5. «Quedamos dormidos, uno sobre otro»

Pa el cachondeo

flickr/Lite Speed Photography

 

Alan – estudiante – Soltero 19 años – Condesa

Alan abre los ojos casi a mediodía. Se levanta de la cama y mira su cuarto ordenado, en la Condesa: piso de duela, escritorio de madera, cortinas rojas como telones. Una cama matrimonial y sabanas blancas, nido de orgasmos. Se ve en el espejo y entra a ducharse. Con el agua encima, el estudiante de teatro recuerda a su ex novia, Luisa, la mujer con la que terminó en febrero una relación de dos años. Le ha dejado recuerdos tormentosos, escenas de sexo con llanto.

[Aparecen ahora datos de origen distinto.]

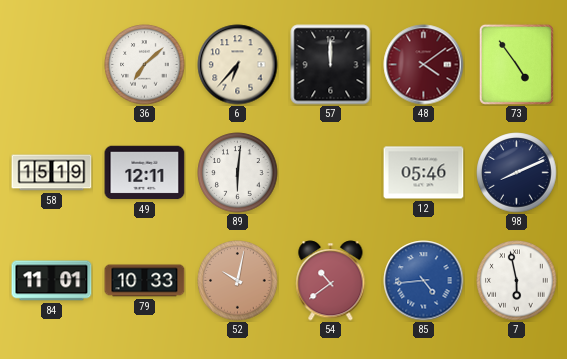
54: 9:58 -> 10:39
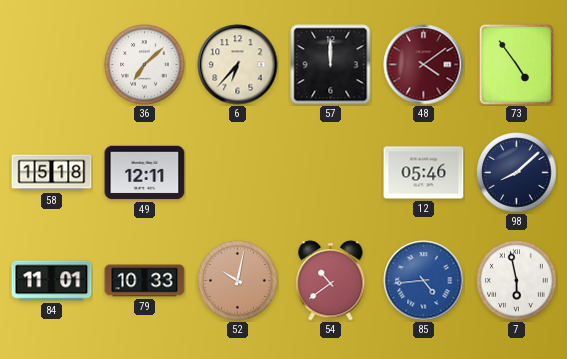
58: 15:19 -> 15:18
89: 6:01 -> none
98: 8:11 -> 8:08
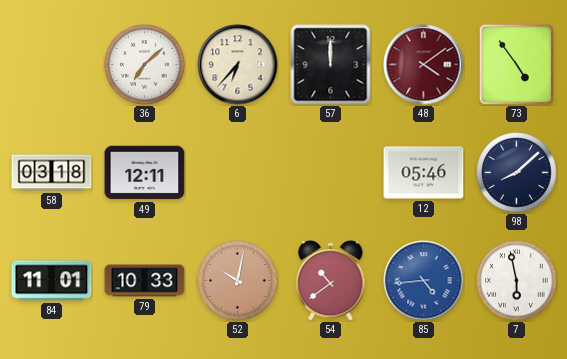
58: 15:18 -> 03:18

«Casi al final de la relación estaba sobre ella, penetrándola —dice—. Cuando menos pensé sentí su cara húmeda. Lloró y lloró.»

—¿Qué pasó? —preguntó Alan a Luisa.

—Muchos sentimientos —dijo ella.

«La acaricié, seguí con la misión redundante del misionero y terminé —indica su diario—. No se enojó ni se vino.» Dos semanas después, un jueves, Alan, chavo flaquísimo, amaneció en su depto con un joven que conoció en el Papi Fun Bar de Zona Rosa.

«Después de una fiesta, a las 4 am, lo llevé a mi casa. Oímos música, de Madonna a Serrat. Inventamos sentirnos cansados», narra Alan, cara larga y bonita, ojos grandes.

Esa madrugada, cuando se recargó en su cabecera, Héctor se acercó. Al fin, luego de mes y medio de salir, estaba dispuesto a dejarse tocar. Con un movimiento seco se sentó en su pelvis y se besaron. «Así estuvimos: yo sentado, él arriba. Al rato, sin  ropa.»

Siguieron las caricias. «Nos movíamos toscamente hasta que lo penetré. Seguía sentado encima mío, viéndonos, tocándonos. Se masturbaba. Terminé en 20 minutos y después él. Quedamos dormidos, uno sobre otro.» Desde entonces, duermen abrazados. Al día siguiente, Alan salió de su casa rumbo a la escuela. Afuera del Metro Chilpancingo se topó con un chavo que vende películas pirata: «Lo miro y algo lo incomoda. Pero hago que me vea. Es un güero callejero, eso no le quita lo guapo ni varonil.» Pero Alan nunca le ha hablado.

La tarde se diluye en su clase de teatro. Una compañera le atrae, no tanto por su cuerpo firme como por su inteligencia.

—No todos entienden que el bisexual no es homosexual —dice—. Ahora me fijo en chicos. Las niñas son aparte: me gustan, pero la última relación fue enfermiza.

Alan hace cuentas: con 19 años, ha tenido 10 parejas mujeres y 13 hombres.

—¿Qué te excita? —pregunto.

—Los videos gay, chupar los senos a las mujeres, el coito resbaladizo con ellas. Fantaseo una orgía bisexual, donde esté yo.

—¿Cómo sería?

—Con algún compañero (pareja), un amigo y una amiga. En una playa. Ella boca abajo, yo penetrándola y mi amigo penetrándome. Todos gozando en un triple acto.

El viernes, al concluir la clase de teatro, acudió con una compañera que tiene novio, Clara, y varios amigos más al Mestizo Bar, de la Roma. Cuando ellos se fueron, Alan la invitó a su depa. Él tocó la guitarra.

—¿Qué ocurrió ahí?

—Ella es morena clara, cabello largo, pechos grandes. Cintura antojable, sus ojos me matan. Nos quitamos la ropa, se subió en mí y fue lento: ella danzaba. Después las cosas se pusieron más rudas. Le gustaba cómo me movía yo y a mí cómo gemía ella. Nos movíamos rápido. Llegó a su orgasmo mientras yo estaba arriba.

Clara partió al amanecer del domingo, cuando él dormía.

Alan salió a la mañana. Solo, en el Centro Histórico, tomó café, caminó por el Zócalo, compró pósters y recorrió la Plaza de la Computación. Al atardecer llegó al último destino de la semana, la Glorieta de los Insurgentes. Ahí se sentó a ver chicos.